- [Instrução dada a]: Copie fielmente as linhas das entradas, começando pela linha que contém "genus: Artemisia" e seguindo até a última linha das entradas, incluindo as duas pontas.

=== Trecho da página ===

Carlos Novaes, 10 de julho de 2015
O que justifica a abertura de um processo de impeachment é a plausibilidade, no âmbito do rito legal, de que um crime tenha ocorrido, o que permite a quem julga decidir a sentença e a quem assiste entende-la, tendo todos ficado cientes dos passos que levaram a ela; no caso do linchamento o crime é sempre pré-suposto, e pré-suposto não porque necessariamente ele não exista, mas porque quem lincha age com base no furor que ritualiza a ira pessoal e não com base na evidência legal de fatos serenamente apurados.
No impeachment, independentemente das motivações de cada um há uma meta coletiva a ser atingida, que não se esgota no ato ele mesmo porque ela está além da pessoa julgada; no linchamento, cada um age segundo o que supõe ver e não visa outra coisa senão a pessoa martirizada. No impeachment, a ordem e a decência públicas ficam preservadas, mesmo para quem discorda do seu resultado; no linchamento impera a desordem que permite a cada um ser indecente à sua própria maneira para obter e regozijar-se com o resultado.
O ambiente social está sempre preenchido de energia. Essa energia dispersa tem fontes variadas, que podem ser benignas ou malignas. Um linchamento é sempre o resultado da vetorização perversa de uma energia dispersa que se fez maligna. Essa malignidade é sempre oportunista e se propaga na direção em que há menor resistência: sangue chama sangue. É o que está a se dar nos presídios do Brasil, superlotados de miseráveis.
De outra perspectiva, quem almeja uma transformação, ou uma mudança ou a realização de um interesse, por mais reles que seja, tem de lograr vetorizar a energia dispersa, ou parte dela, por menor que seja, no sentido do objetivo que quer alcançar. Arregimentações orientadas para o bem comum atraem energias benignas, mas, quando frustradas, podem liberar forças malignas, que não deixarão de linchar o alvo mais frágil. É o que está a se dar nas redes sociais do Brasil, superlotadas de pobres de espírito. Todo linchador chamado a se explicar tenta responsabilizar aquele contra quem objetivou a sua fúria, invocando para isso qualquer mazela que esteja ao alcance da mão.

=== Material fornecido ===

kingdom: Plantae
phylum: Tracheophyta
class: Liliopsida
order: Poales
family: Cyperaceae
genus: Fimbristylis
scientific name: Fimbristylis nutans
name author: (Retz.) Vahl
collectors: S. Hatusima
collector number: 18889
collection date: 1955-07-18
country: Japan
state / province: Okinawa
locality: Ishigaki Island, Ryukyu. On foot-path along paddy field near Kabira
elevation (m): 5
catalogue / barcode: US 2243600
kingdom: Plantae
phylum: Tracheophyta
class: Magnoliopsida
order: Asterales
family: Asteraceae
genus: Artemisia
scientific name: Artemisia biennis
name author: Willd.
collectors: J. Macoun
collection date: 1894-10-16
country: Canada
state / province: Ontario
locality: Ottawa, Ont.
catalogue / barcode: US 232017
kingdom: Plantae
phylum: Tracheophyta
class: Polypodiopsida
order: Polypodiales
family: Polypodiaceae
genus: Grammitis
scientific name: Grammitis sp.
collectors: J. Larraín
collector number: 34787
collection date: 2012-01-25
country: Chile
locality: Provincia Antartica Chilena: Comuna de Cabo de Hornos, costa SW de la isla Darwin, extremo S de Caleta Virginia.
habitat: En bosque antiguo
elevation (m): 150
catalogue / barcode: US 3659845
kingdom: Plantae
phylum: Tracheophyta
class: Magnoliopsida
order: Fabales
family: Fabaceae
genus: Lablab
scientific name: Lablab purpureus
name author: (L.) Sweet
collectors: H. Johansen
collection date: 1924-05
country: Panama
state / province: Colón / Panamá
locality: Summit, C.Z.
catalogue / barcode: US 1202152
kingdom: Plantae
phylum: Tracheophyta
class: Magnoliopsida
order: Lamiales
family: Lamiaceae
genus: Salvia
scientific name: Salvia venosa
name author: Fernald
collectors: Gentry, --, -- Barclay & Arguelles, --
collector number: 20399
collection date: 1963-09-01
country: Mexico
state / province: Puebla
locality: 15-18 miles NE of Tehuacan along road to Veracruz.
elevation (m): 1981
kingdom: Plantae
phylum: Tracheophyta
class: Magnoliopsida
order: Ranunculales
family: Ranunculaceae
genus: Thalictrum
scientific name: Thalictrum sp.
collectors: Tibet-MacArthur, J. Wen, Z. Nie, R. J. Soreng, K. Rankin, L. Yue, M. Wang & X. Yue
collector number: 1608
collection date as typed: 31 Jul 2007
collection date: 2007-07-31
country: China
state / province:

===

- [Instrução dada b]: Reproduza sem nenhuma alteração o trecho do texto sobre impeachment e linchamento, começando em "De outra perspectiva, quem" e seguindo até "alcance da mão.".

- [Resposta a]:
genus: Artemisia
scientific name: Artemisia biennis
name author: Willd.
collectors: J. Macoun
collection date: 1894-10-16
country: Canada
state / province: Ontario
locality: Ottawa, Ont.
catalogue / barcode: US 232017
kingdom: Plantae
phylum: Tracheophyta
class: Polypodiopsida
order: Polypodiales
family: Polypodiaceae
genus: Grammitis
scientific name: Grammitis sp.
collectors: J. Larraín
collector number: 34787
collection date: 2012-01-25
country: Chile
locality: Provincia Antartica Chilena: Comuna de Cabo de Hornos, costa SW de la isla Darwin, extremo S de Caleta Virginia.
habitat: En bosque antiguo
elevation (m): 150
catalogue / barcode: US 3659845
kingdom: Plantae
phylum: Tracheophyta
class: Magnoliopsida
order: Fabales
family: Fabaceae
genus: Lablab
scientific name: Lablab purpureus
name author: (L.) Sweet
collectors: H. Johansen
collection date: 1924-05
country: Panama
state / province: Colón / Panamá
locality: Summit, C.Z.
catalogue / barcode: US 1202152
kingdom: Plantae
phylum: Tracheophyta
class: Magnoliopsida
order: Lamiales
family: Lamiaceae
genus: Salvia
scientific name: Salvia venosa
name author: Fernald
collectors: Gentry, --, -- Barclay & Arguelles, --
collector number: 20399
collection date: 1963-09-01
country: Mexico
state / province: Puebla
locality: 15-18 miles NE of Tehuacan along road to Veracruz.
elevation (m): 1981
kingdom: Plantae
phylum: Tracheophyta
class: Magnoliopsida
order: Ranunculales
family: Ranunculaceae
genus: Thalictrum
scientific name: Thalictrum sp.
collectors: Tibet-MacArthur, J. Wen, Z. Nie, R. J. Soreng, K. Rankin, L. Yue, M. Wang & X. Yue
collector number: 1608
collection date as typed: 31 Jul 2007
collection date: 2007-07-31
country: China
state / province:

- [Resposta b]:
De outra perspectiva, quem almeja uma transformação, ou uma mudança ou a realização de um interesse, por mais reles que seja, tem de lograr vetorizar a energia dispersa, ou parte dela, por menor que seja, no sentido do objetivo que quer alcançar. Arregimentações orientadas para o bem comum atraem energias benignas, mas, quando frustradas, podem liberar forças malignas, que não deixarão de linchar o alvo mais frágil. É o que está a se dar nas redes sociais do Brasil, superlotadas de pobres de espírito. Todo linchador chamado a se explicar tenta responsabilizar aquele contra quem objetivou a sua fúria, invocando para isso qualquer mazela que esteja ao alcance da mão.